The most misinformed comment I have received to date came from a “coach” who was critiquing an article I wrote on leg training is illustrative of the first school of thought, the old school. The coach maintained that because soccer players do not engage in muscle movement similar to the muscle movement used in the performance of a specific exercise, or use the muscles to prompt such movements in exactly that way on the pitch, there is no need for leg extensions and leg curls!

WRONG!

That’s like saying football players don’t need to bench press because there isn’t a bench on the fifty yard line or goalkeepers don’t need to be aerobically fit because they almost never leave the box! I could go on for days on this one but you get the message…I hope? It is old school and misinformed.

The old school point of view not only neglects to take into account the synergy between muscle groups and their actions, it fails to take into account that muscle movement is complex and not only involves other muscles, other than the ones you are working, it impacts the connective tissue as well.

And where do most profound and career ending soccer injuries occur? The knees! And what portion of the knees are most profoundly affected? The connective tissue! And how do we strengthen the connective tissue? By engaging in strength training directed at strengthening the muscles and the connective tissue associated with those muscles and the adjacent, synergistic musculature!

The fact is, if you do not strengthen the overall musculature, and the associated connective tissue, you are more susceptible to injury and, and this is the big one for this article, for the soccer players who are engaging in strength training? They are going to be what? Yup! Bigger! Stronger! Faster! And, if not faster…certainly more…Powerful!

So, hit the gym but do it right.

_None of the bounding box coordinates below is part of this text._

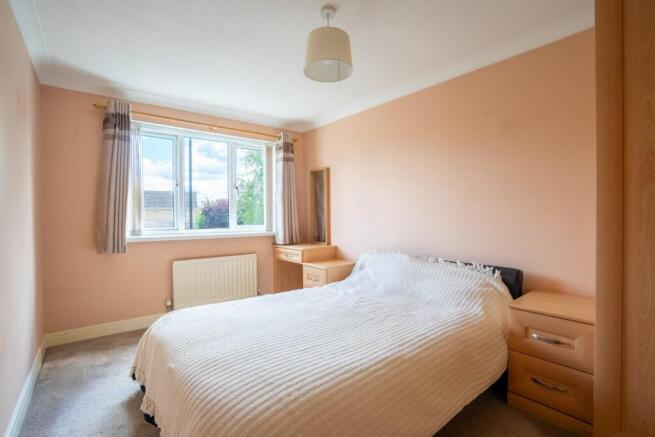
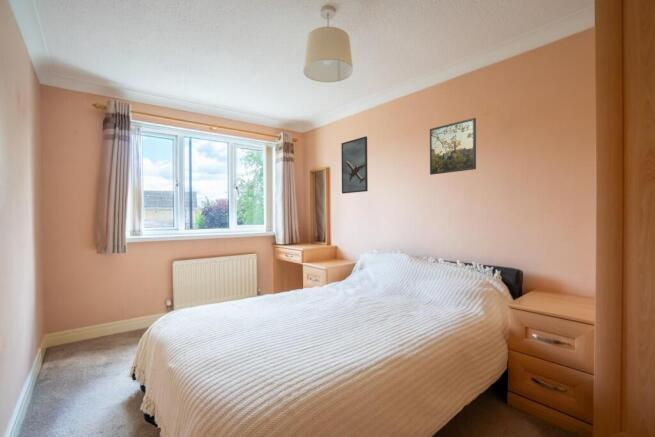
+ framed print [340,135,369,195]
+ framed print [429,117,477,176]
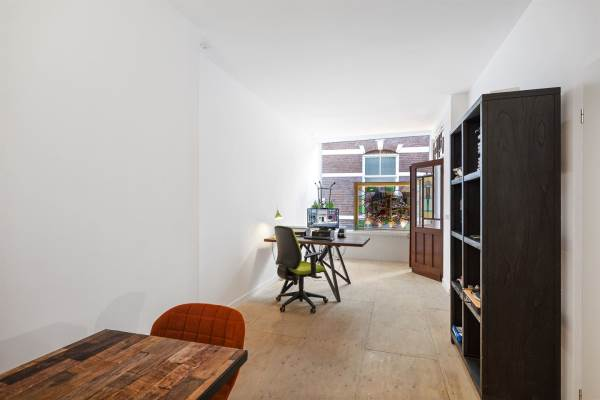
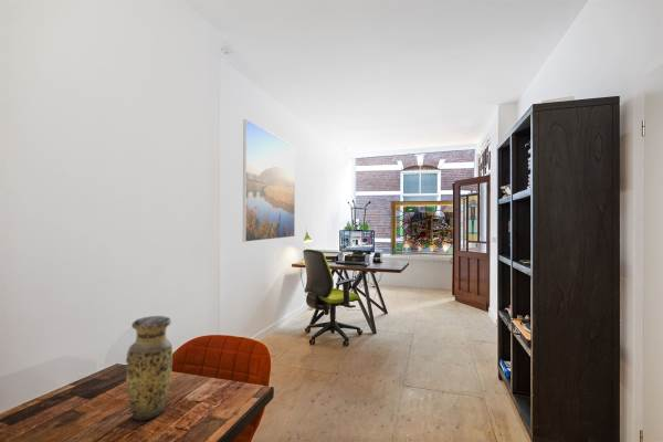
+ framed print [242,118,296,243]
+ vase [125,315,173,422]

Find a knowledgeable strength and fitness coach, someone familiar with sport-specific, and, in particular, soccer-specific strength and fitness training, and start hitting the weights and the machines (there are benefits to both).

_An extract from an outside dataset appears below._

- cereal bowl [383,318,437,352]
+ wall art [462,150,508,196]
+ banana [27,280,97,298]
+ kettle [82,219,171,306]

Ultimately, it depends on how far you want to take it but competition is intense and to play at the highest levels, you need an edge.

Just go to any soccer complex in almost any city or town across the US, and certainly abroad, on a Saturday morning and ask yourself these questions:

1) What makes me so special?

2) How am I going to stand out against all of this competition?

3) What do I have to do to gain an edge?

The answer is quite simple really and is two-fold:

1) Play often and at the highest level possible.

2) Find a competitive advantage and then work at it until it separates you from the pack!

The combination of the two will pay dividends you can only hope for at present but from one who has coached soccer athletes at every level, on the pitch and in the gym, you have to remember that one question: “What makes me special?” Answer that and you will be among the top 1% and will have an opportunity to play when everyone else is sitting on the bench or in the stands.

Sport-specific training programs to be effective must be tailored to an individual’s needs. I have had over 30 years experience training athlete at all levels, amateur to top-level professional. I hope the article above helps or at least informs you. Perhaps it will also inspire you to take action.